WORK TASK » One range is to be output from the listing below, exactly as written: the line with "focal_35mm: 149" to the line with "exposure_s: 1/1000", both kept.
===
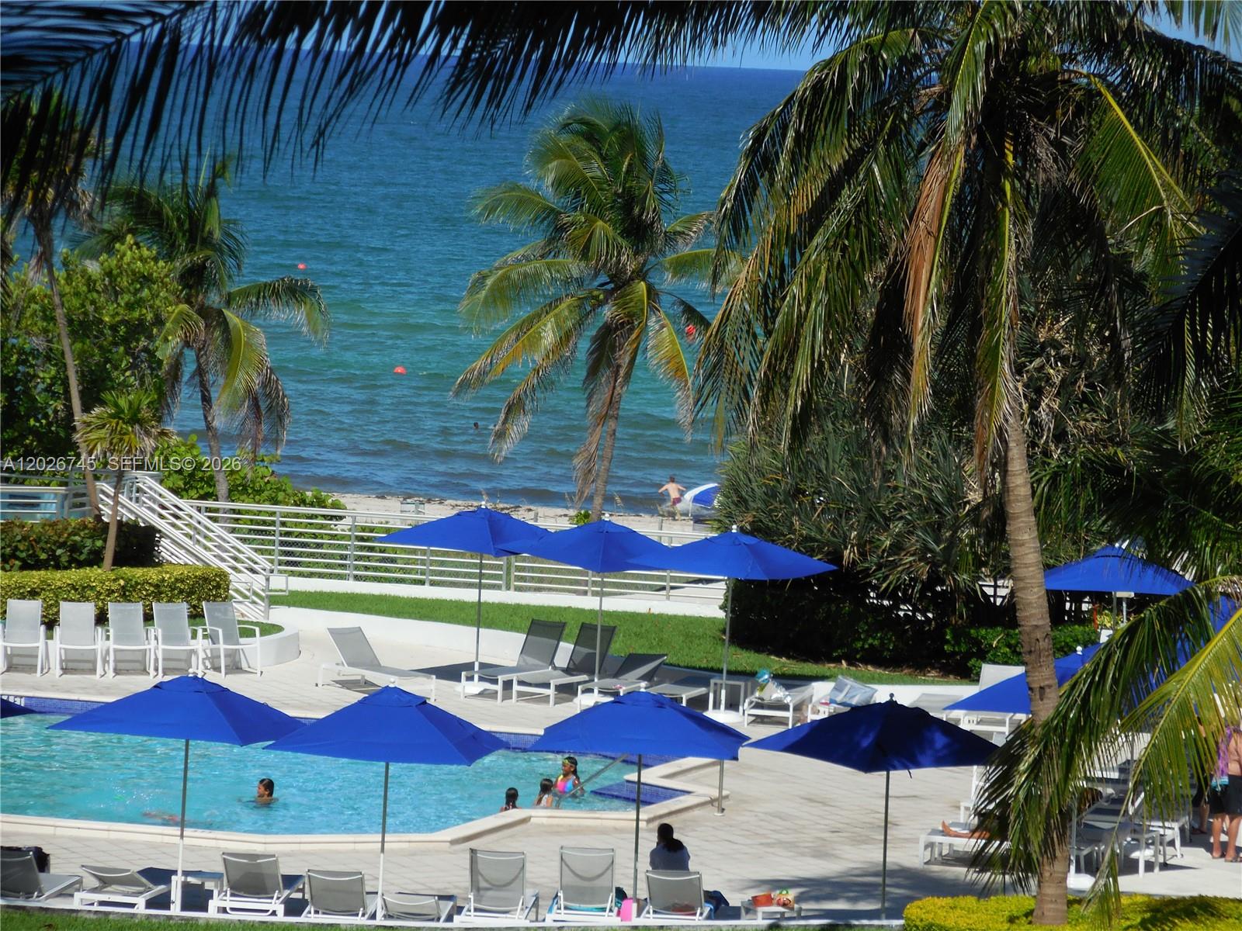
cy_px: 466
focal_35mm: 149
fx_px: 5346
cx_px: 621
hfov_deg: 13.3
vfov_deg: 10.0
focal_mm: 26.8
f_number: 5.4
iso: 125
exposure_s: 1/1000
===
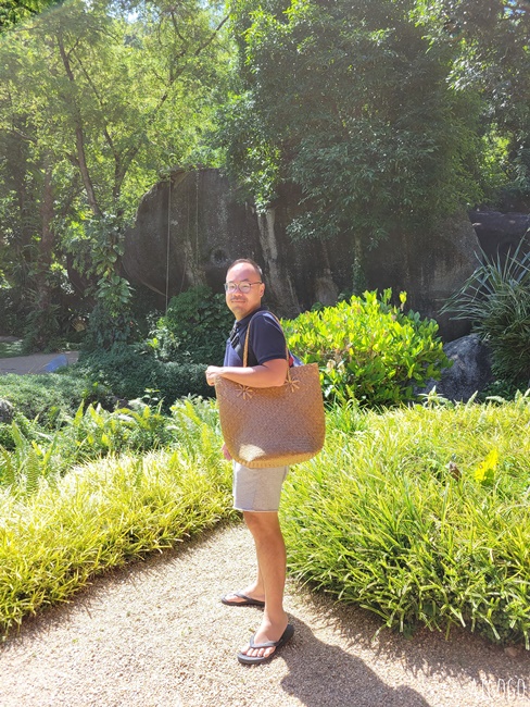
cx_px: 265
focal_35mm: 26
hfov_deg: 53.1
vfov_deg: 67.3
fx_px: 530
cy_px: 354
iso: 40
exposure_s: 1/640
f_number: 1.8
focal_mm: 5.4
===
PROBLEM SOLUTION »
focal_35mm: 149
fx_px: 5346
cx_px: 621
hfov_deg: 13.3
vfov_deg: 10.0
focal_mm: 26.8
f_number: 5.4
iso: 125
exposure_s: 1/1000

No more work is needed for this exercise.